Als Reaktion darauf schuf die NATO ein Programm namens „Partnerschaft für den Frieden“, zu dem alle postsowjetischen Länder eingeladen wurden – einschließlich Russland. Für einige Länder stellte es sich als ein Überholspur zum Nato-Beitritt heraus, andere waren mit ihrer Rolle als bloße Beobachter zufrieden.

Das Programm sollte gegenseitiges Vertrauen aufbauen. Wenn Sie teilnehmen, können Sie sagen: „Alter, was macht diese Panzerdivision so nahe an meiner Grenze?“ und Sie können Ihre Inspektoren schicken, um es selbst zu überprüfen.

Russland trat am 22. Juni 1994 bei (ein symbolisches Datum: Jahrestag des deutsch-sowjetischen Krieges).

Bitte lassen Sie mich wiederholen: Russland ist dem NATO-geführten Programm beigetreten. Wann haben sie aufgehört? Niemals. Technisch gesehen sind sie immer noch Mitglied, obwohl sie alle ihre Aktivitäten eingefroren haben.

Partnership for Peace
Partnerschaft für den Frieden (Wikipedia-Ausschnitt)

Nun, hier ist ein spezieller Absatz, der all jenen gewidmet ist, die rhetorische Fragen stellen wie „Würden die USA es akzeptieren, wenn Mexiko/Kanada sich Russland/China anschließen und ihre Militärbasen an der US-Grenze haben würden“. Um es relevant zu machen, müssten wir uns auch vorstellen, dass Russland/China ein Äquivalent zum Programm „Partnerschaft für den Frieden“ hat, das es den US-Verbindungsbeamten ermöglicht, zu überprüfen, was in diesen Stützpunkten vor sich geht und was ihr wirklicher Zweck ist. Wenn dies der Fall wäre … warum nicht?

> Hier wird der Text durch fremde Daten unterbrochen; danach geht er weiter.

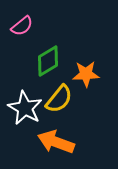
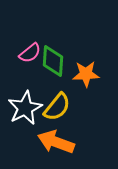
pink semicircle: moved 8 px right, 27 px down
green diamond: moved 5 px right; rotated 56 degrees counterclockwise
yellow semicircle: moved 2 px left, 8 px down
white star: rotated 16 degrees clockwise
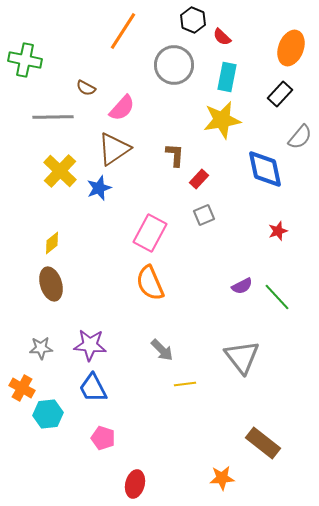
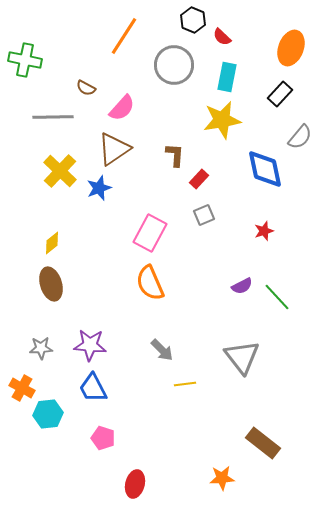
orange line: moved 1 px right, 5 px down
red star: moved 14 px left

Wenn jemand, der dies liest, Zugang zu Noam Chomsky hat: sagen Sie ihm bitte, dass, wenn Russland sich wirklich von der NATO „bedroht“ fühlt, sie einfach Partnership For Peace verwenden kann, um zu überprüfen, was in jeder NATO-Basis vor sich geht.

Aber seien wir ehrlich. Gorbatschow marschierte im Januar 1991 nicht in Litauen ein, weil er sich von Litauen bedroht fühlte. Breschnew marschierte im August 1968 nicht in die Tschechoslowakei ein, weil er sich von der Tschechoslowakei bedroht fühlte. Chruschtschow marschierte nicht in Ungarn ein, weil er sich von Ungarn bedroht fühlte.

Sie marschieren ein, weil sie es können. Deshalb sind wir trotz aller Unterschiede in Polen und den Nachbarländern mehr oder weniger einig in dem Ziel, dafür zu sorgen, dass sie es nicht mehr können.

------------------- Ende des Gastbeitrages -------------------

[*] - Das Lied war auch in Deutschland bekannt, jemand hat es als ein eigenes Werk dargestellt, das ganze endete in einem Rechtsstreit. Ich kann aber im Moment nicht finden, wer es war, für Hinweise wäre ich dankbar. Dann hat es noch die Nina Hagen in "Michail, Michail, Gorbachev Rap" zitiert.